Pierre Detrixhe: “L’émergence de nouveaux acteurs tels que Nest’Up ou Activ’Up est la preuve que le paysage se structure.”

L’essentiel est de pouvoir compter sur un incubateur, plus en amont, et sur une cellule Interface Université/Haute Ecole. Ces autres relais amènent les starters qui présentent un potentiel à franchir le pas…”

Et Pierre Detrixhe de poursuivre: “L’émergence de nouveaux acteurs tels que Nest’Up, Activ’Up etc. est une bonne chose. C’est la preuve que le paysage se structure. Il faut désormais être particulièrement manchot pour ne pas trouver une structure d’accompagnement. Cette structuration va bénéficier au développement du secteur IT comme ce fut le cas, hier, pour les biotechnologies.

Au-delà de la création de jeunes pousses locales, l’avantage que l’on en a tiré dans ce domaine, c’est de former de la main-d’oeuvre qui a attiré chez nous quelques grands acteurs étrangers…”

Règles de viabilité

Aux règles classiques auxquelles doit satisfaire toute invest wallonne (petit rappel en encadré) s’en ajoutent d’autres, imposées par la Financière Spinoff Luxembourg.

La jeune pousse doit ainsi avoir adopté le statut de société anonyme: “c’est pour nous une condition sine qua non dans la mesure où cela nous permet d’avoir un degré de pouvoir suffisamment important lors de l’AG.”

Les fonds fournis par les investisseurs privés doivent être suffisants pour assurer un minimum de viabilité et de capacité de croissance, à horizon de quelques années.

Conditions d’investissement

La Région impose un cadre d’intervention pour les invests publiques

  • Participation limitée à maximum 50% du capital injecté.
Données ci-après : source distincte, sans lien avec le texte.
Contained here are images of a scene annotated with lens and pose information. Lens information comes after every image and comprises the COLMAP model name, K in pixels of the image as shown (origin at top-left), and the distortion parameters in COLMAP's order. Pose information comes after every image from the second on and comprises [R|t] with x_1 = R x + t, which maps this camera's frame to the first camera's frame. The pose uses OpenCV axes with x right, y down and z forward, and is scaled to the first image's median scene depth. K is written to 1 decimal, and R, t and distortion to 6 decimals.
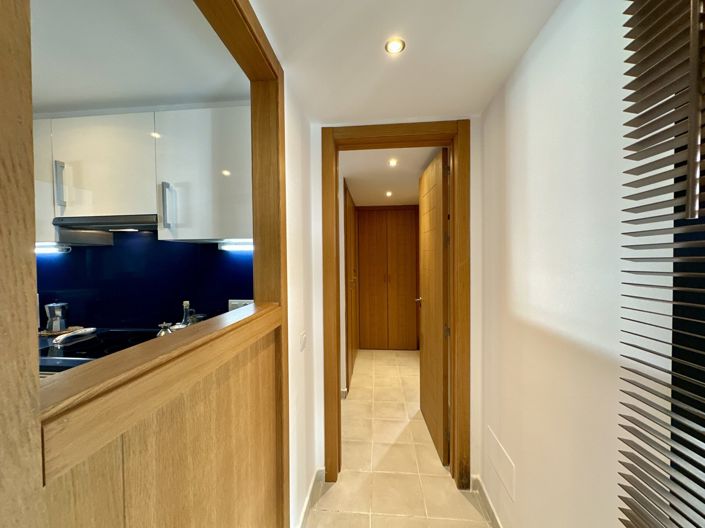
lens RADIAL K [[280.9, 0, 351.3], [0, 280.9, 262.8], [0, 0, 1]] dist [0.001772, -0.000502]
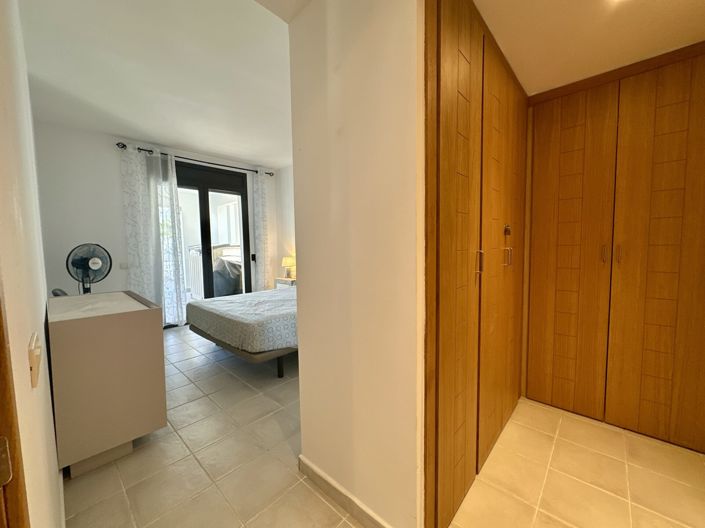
lens RADIAL K [[280.9, 0, 352.1], [0, 280.9, 264.5], [0, 0, 1]] dist [0.001772, -0.000502]
pose [[0.796294, 0.040997, -0.603519, 0.077187], [-0.001421, 0.997825, 0.065907, 0.045522], [0.604909, -0.051624, 0.794620, 0.457572]]
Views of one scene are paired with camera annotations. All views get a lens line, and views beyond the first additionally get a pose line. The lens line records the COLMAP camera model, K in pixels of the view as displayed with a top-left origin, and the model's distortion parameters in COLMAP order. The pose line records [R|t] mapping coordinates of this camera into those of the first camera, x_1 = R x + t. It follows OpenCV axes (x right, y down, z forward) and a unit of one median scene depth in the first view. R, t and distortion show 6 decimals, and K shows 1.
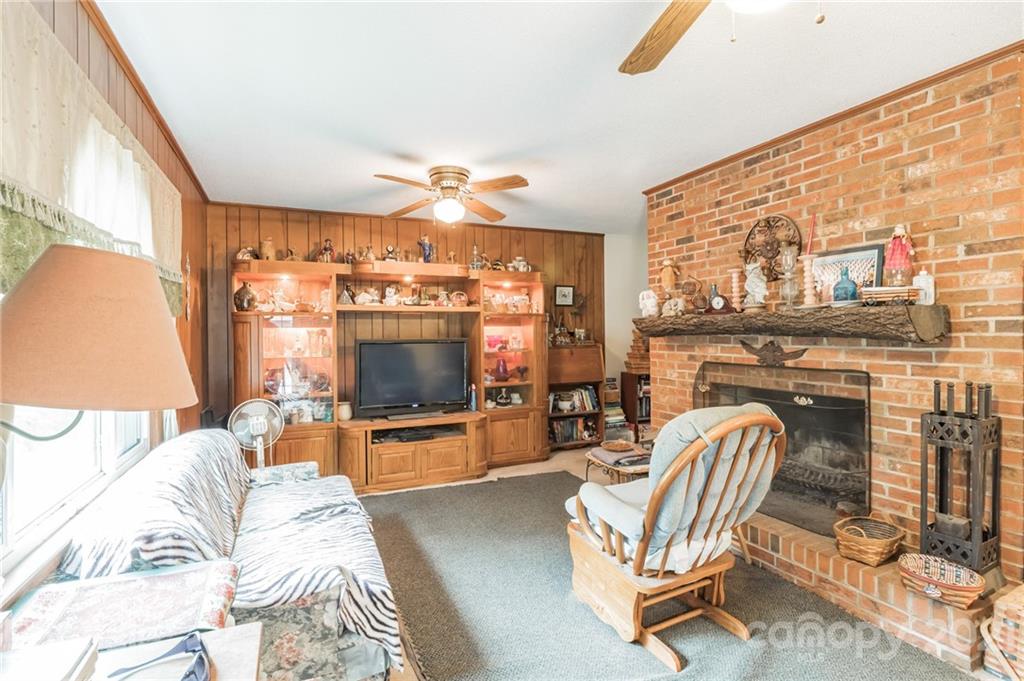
lens RADIAL K [[495.5, 0, 498.3], [0, 495.5, 334.7], [0, 0, 1]] dist [-0.001640, -0.012276]
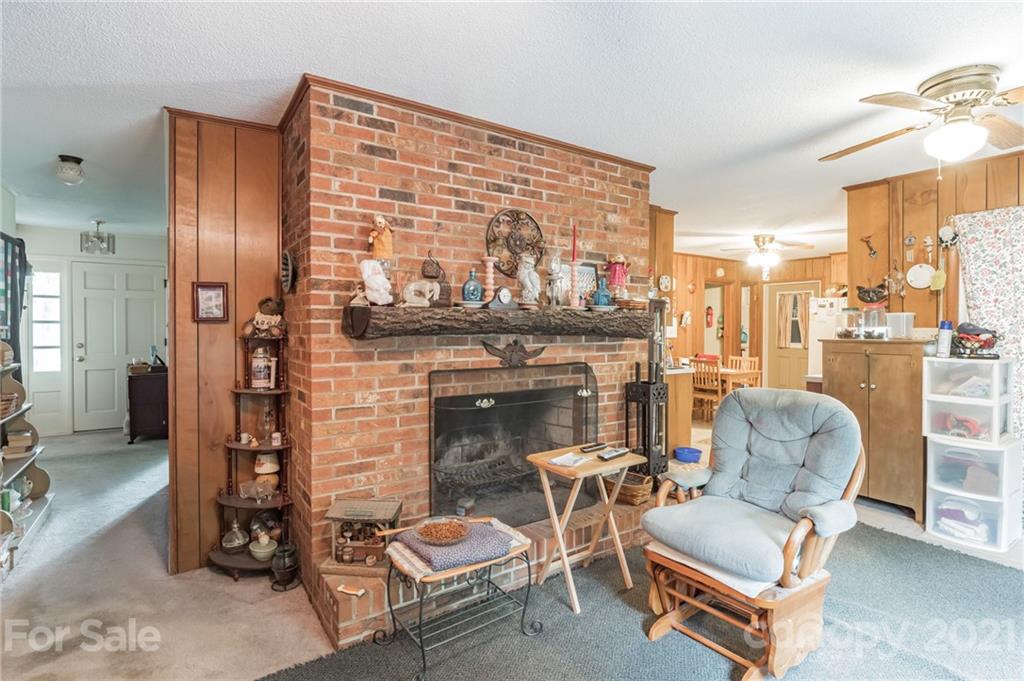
lens RADIAL K [[495.5, 0, 498.3], [0, 495.5, 334.7], [0, 0, 1]] dist [-0.001640, -0.012276]
pose [[-0.187466, -0.004346, 0.982262, -0.373532], [0.006920, 0.999960, 0.005745, -0.004050], [-0.982247, 0.007874, -0.187428, 1.188071]]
Autrement dit: 50% minimum du capital doit provenir d’investisseurs privés, quels que soient leur profil- business angels, fondateur, membres de sa famille et proches…. Cette limite peut toutefois, sous certaines conditions, être portée à 75% (sous forme de prêts).
  • Montant maximal d’intervention: 500.000 euros lors d’un premier tour de table; 1,25 million lors d’un 2ème tour de table.
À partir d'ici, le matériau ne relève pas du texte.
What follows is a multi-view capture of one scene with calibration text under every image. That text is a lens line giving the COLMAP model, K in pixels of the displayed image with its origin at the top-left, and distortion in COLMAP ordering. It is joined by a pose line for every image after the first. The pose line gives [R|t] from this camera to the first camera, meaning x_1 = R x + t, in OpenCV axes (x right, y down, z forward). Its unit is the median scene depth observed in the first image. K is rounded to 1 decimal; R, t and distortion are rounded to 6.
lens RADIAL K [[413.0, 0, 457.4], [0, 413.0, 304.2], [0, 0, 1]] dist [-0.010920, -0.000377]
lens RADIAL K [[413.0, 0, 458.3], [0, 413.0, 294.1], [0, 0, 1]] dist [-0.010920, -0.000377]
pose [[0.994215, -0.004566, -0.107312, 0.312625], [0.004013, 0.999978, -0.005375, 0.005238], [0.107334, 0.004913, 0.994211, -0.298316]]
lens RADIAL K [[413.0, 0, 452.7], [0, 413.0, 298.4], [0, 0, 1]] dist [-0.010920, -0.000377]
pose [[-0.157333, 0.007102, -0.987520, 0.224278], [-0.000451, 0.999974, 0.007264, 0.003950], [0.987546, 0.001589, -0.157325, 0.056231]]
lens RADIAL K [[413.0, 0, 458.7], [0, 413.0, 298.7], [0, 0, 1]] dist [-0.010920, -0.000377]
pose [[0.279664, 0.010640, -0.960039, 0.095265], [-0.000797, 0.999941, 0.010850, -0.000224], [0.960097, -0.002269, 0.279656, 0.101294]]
Pour éviter ce “plafond”, en termes de montant, plusieurs invests entrent parfois simultanément au capital de la société.

Dans la mesure où l’invest ne pourra pas monter à plus de 50% du capital (règle régionale), il s’agit là d’un paramètre important aux yeux de l’invest luxembourgeoise: “la composition du pôle d’investisseurs privés pré-existant et la hauteur de l’investissement privé influenceront fortement notre décision d’investir ou non dans une jeune pousse”, indique Pierre Detrixhe.

“Si on constate par exemple que le fondateur est le seul à avoir injecté de l’argent, cela nous apparaît comme un mauvais signe.

En effet, si des personnes évoluant dans le secteur qu’il vise n’ont pas jugé intéressant d’investir, cela signifie sans doute que son projet ne constitue pas un bon investissement. Par ailleurs, s’il y a mis son propre argent, cela implique qu’il a puisé dans ses propres économies. Si le moindre problème survient, exigeant d’accroître la mise, il ne pourra probablement pas le faire lui-même. Nous-mêmes étant limités par la règle des 50/50 ne pourrons lui venir en aide. Ce qui serait sans doute fatal pour la jeune pousse: elle se trouverait rapidement acculée et ses perspectives de développement seraient maigres. Dans de telles conditions, nous préférons décliner. Par contre, si on constate par exemple que la start-up bénéficie du support d’un acteur tel que le WSL [incubateur spécialisé dans les sciences de l’ingénieur], c’est sans doute un gage de qualité et de sérieux du projet…”


Profil de la Financière Spinoff Luxembourg

– invest exclusivement publique (pas d’investisseurs privés)

– partenaires à parts égales: InvestSud et la Sowalfin. InvestSud, quant à elle, est une invest à 74% privée.

Jeunes pousses qui figurent ou ont figuré dans son portefeuille:

TuzzIt (start-up qui est une émanation de la société App & Web)

– Voice Insight, société déclarée en faillite qui s’était spécialisée dans le domaine de la commande vocale (GSM, gestion d’inventaire et de stocks en milieu industriel)

– AlterWeb, société également disparue aujourd’hui qui avait choisi comme terrain d’action des solutions Bluetooth à fins marketing

InvestSud, elle aussi, a investi dans des sociétés IT. A savoir, Euronova, MIMS ou (par le passé) Stesud.